His heavyweight legal team includes Lord Wolfson KC, the shadow attorney-general in the House of Lords, which has raised eyebrows in Westminster. Justice Minister Jake Richards described it as “indefensible” for the shadow minister to retain his position on the Conservative front bench while also representing Abramovich.

In a letter to Tory leader Kemi Badenoch, he said: “Abramovich’s position is that the transfer of the funds cannot be completed until the end of the court case in Jersey in which Lord Wolfson is representing him.

“As shadow attorney general, Lord Wolfson has a crucial role in formulating Conservative Party policy. As a paid representative of Mr Abramovich, he has a financial interest in the question of whether and when Mr Abramovich’s assets are transferred to benefit the people of Ukraine.”

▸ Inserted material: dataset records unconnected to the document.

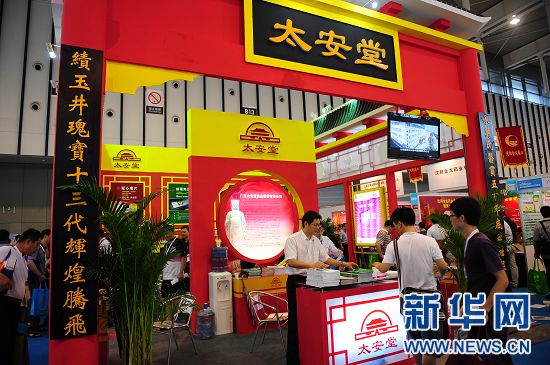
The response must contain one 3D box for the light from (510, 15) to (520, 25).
[{"bbox_3d":[12.482,-8.459,19.000,0.480,0.400,0.480,1,-7,-27],"label":"light"}]

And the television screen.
[{"bbox_3d":[2.038,-0.655,5.435,1.020,0.635,0.100,1,-1,-27],"label":"television screen"}]

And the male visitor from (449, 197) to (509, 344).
[{"bbox_3d":[1.463,0.957,2.506,0.460,1.740,0.500,-7,-9,31],"label":"male visitor"}]

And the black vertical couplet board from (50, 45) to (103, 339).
[{"bbox_3d":[-1.739,0.029,3.254,0.344,2.545,0.050,1,-7,-27],"label":"black vertical couplet board"}]

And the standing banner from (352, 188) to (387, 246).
[{"bbox_3d":[2.050,0.785,8.007,0.100,1.200,0.920,1,-7,-27],"label":"standing banner"}]

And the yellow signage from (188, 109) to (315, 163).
[{"bbox_3d":[-0.352,-0.792,6.740,2.422,0.811,0.220,1,-7,-27],"label":"yellow signage"}]

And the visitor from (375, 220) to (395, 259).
[{"bbox_3d":[1.642,1.374,5.308,0.420,1.660,0.500,-3,-7,11],"label":"visitor"}]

Lord Wolfson is understood to have recused himself from giving legal advice on Ukraine and Russia to Badenoch, which is “standard practice”, the Tory leader’s spokesperson said.

Meanwhile, ministers remain under pressure to go further in the quest to fight dirty money and London’s reputation as a “laundromat”.

In June, Britain will host a major international meeting of governments and bank representatives to discuss tackling the flow of criminal cash from around the globe. The Illicit Finance Summit at Lancaster House will seek to build an “international coalition” in a bid to stem the tide of dirty money and strengthen Britain’s national security.

Focus will be on the underhanded use of cryptocurrencies, gold and property. Brickell says it will be “a vital opportunity to convene like-minded nations and show leadership on the global stage”. But will it be enough to restore Britain’s muddied reputation?